PROBLEM. Rewrite the lines below as a JSON array of strings with one string per line. Omit blank lines and leave the pictures out.

○ ○ ○

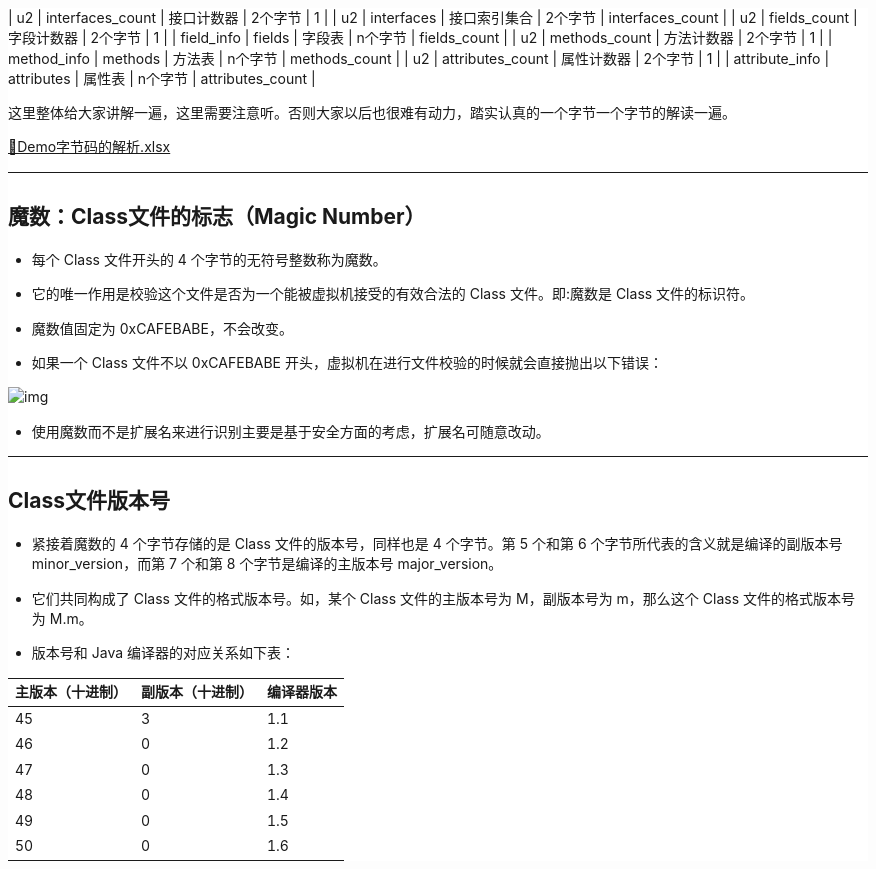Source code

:| u2             | interfaces_count    | 接口计数器             | 2个字节 | 1                     |
| u2             | interfaces          | 接口索引集合           | 2个字节 | interfaces_count      |
| u2             | fields_count        | 字段计数器             | 2个字节 | 1                     |
| field_info     | fields              | 字段表                 | n个字节 | fields_count          |
| u2             | methods_count       | 方法计数器             | 2个字节 | 1                     |
| method_info    | methods             | 方法表                 | n个字节 | methods_count         |
| u2             | attributes_count    | 属性计数器             | 2个字节 | 1                     |
| attribute_info | attributes          | 属性表                 | n个字节 | attributes_count      |



这里整体给大家讲解一遍，这里需要注意听。否则大家以后也很难有动力，踏实认真的一个字节一个字节的解读一遍。

[📎Demo字节码的解析.xlsx](https://www.yuque.com/attachments/yuque/0/2021/xlsx/12731578/1617531040446-390bafdf-ec0c-44b0-956b-a42800405c48.xlsx)

------

## 魔数：Class文件的标志（Magic Number）

- 每个 Class 文件开头的 4 个字节的无符号整数称为魔数。



- 它的唯一作用是校验这个文件是否为一个能被虚拟机接受的有效合法的 Class 文件。即:魔数是 Class 文件的标识符。



- 魔数值固定为 0xCAFEBABE，不会改变。



- 如果一个 Class 文件不以 0xCAFEBABE 开头，虚拟机在进行文件校验的时候就会直接抛出以下错误：

![img](https://cdn.nlark.com/yuque/0/2021/png/12731578/1617531785855-6e0058c4-374d-4555-9fac-7bdc1e778337.png)



- 使用魔数而不是扩展名来进行识别主要是基于安全方面的考虑，扩展名可随意改动。

------

## Class文件版本号

- 紧接着魔数的 4 个字节存储的是 Class 文件的版本号，同样也是 4 个字节。第 5 个和第 6 个字节所代表的含义就是编译的副版本号 minor_version，而第 7 个和第 8 个字节是编译的主版本号 major_version。



- 它们共同构成了 Class 文件的格式版本号。如，某个 Class 文件的主版本号为 M，副版本号为 m，那么这个 Class 文件的格式版本号为 M.m。



- 版本号和 Java 编译器的对应关系如下表：

| 主版本（十进制） | 副版本（十进制） | 编译器版本 |
| ---------------- | ---------------- | ---------- |
| 45               | 3                | 1.1        |
| 46               | 0                | 1.2        |
| 47               | 0                | 1.3        |
| 48               | 0                | 1.4        |
| 49               | 0                | 1.5        |
| 50               | 0                | 1.6        |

○ ○ ○

FINISHED TASK.
[
  "Source code",
  ":| u2             | interfaces_count    | 接口计数器             | 2个字节 | 1                     |",
  "| u2             | interfaces          | 接口索引集合           | 2个字节 | interfaces_count      |",
  "| u2             | fields_count        | 字段计数器             | 2个字节 | 1                     |",
  "| field_info     | fields              | 字段表                 | n个字节 | fields_count          |",
  "| u2             | methods_count       | 方法计数器             | 2个字节 | 1                     |",
  "| method_info    | methods             | 方法表                 | n个字节 | methods_count         |",
  "| u2             | attributes_count    | 属性计数器             | 2个字节 | 1                     |",
  "| attribute_info | attributes          | 属性表                 | n个字节 | attributes_count      |",
  "这里整体给大家讲解一遍，这里需要注意听。否则大家以后也很难有动力，踏实认真的一个字节一个字节的解读一遍。",
  "[📎Demo字节码的解析.xlsx](https://www.yuque.com/attachments/yuque/0/2021/xlsx/12731578/1617531040446-390bafdf-ec0c-44b0-956b-a42800405c48.xlsx)",
  "------",
  "## 魔数：Class文件的标志（Magic Number）",
  "- 每个 Class 文件开头的 4 个字节的无符号整数称为魔数。",
  "- 它的唯一作用是校验这个文件是否为一个能被虚拟机接受的有效合法的 Class 文件。即:魔数是 Class 文件的标识符。",
  "- 魔数值固定为 0xCAFEBABE，不会改变。",
  "- 如果一个 Class 文件不以 0xCAFEBABE 开头，虚拟机在进行文件校验的时候就会直接抛出以下错误：",
  "![img](https://cdn.nlark.com/yuque/0/2021/png/12731578/1617531785855-6e0058c4-374d-4555-9fac-7bdc1e778337.png)",
  "- 使用魔数而不是扩展名来进行识别主要是基于安全方面的考虑，扩展名可随意改动。",
  "------",
  "## Class文件版本号",
  "- 紧接着魔数的 4 个字节存储的是 Class 文件的版本号，同样也是 4 个字节。第 5 个和第 6 个字节所代表的含义就是编译的副版本号 minor_version，而第 7 个和第 8 个字节是编译的主版本号 major_version。",
  "- 它们共同构成了 Class 文件的格式版本号。如，某个 Class 文件的主版本号为 M，副版本号为 m，那么这个 Class 文件的格式版本号为 M.m。",
  "- 版本号和 Java 编译器的对应关系如下表：",
  "| 主版本（十进制） | 副版本（十进制） | 编译器版本 |",
  "| ---------------- | ---------------- | ---------- |",
  "| 45               | 3                | 1.1        |",
  "| 46               | 0                | 1.2        |",
  "| 47               | 0                | 1.3        |",
  "| 48               | 0                | 1.4        |",
  "| 49               | 0                | 1.5        |",
  "| 50               | 0                | 1.6        |"
]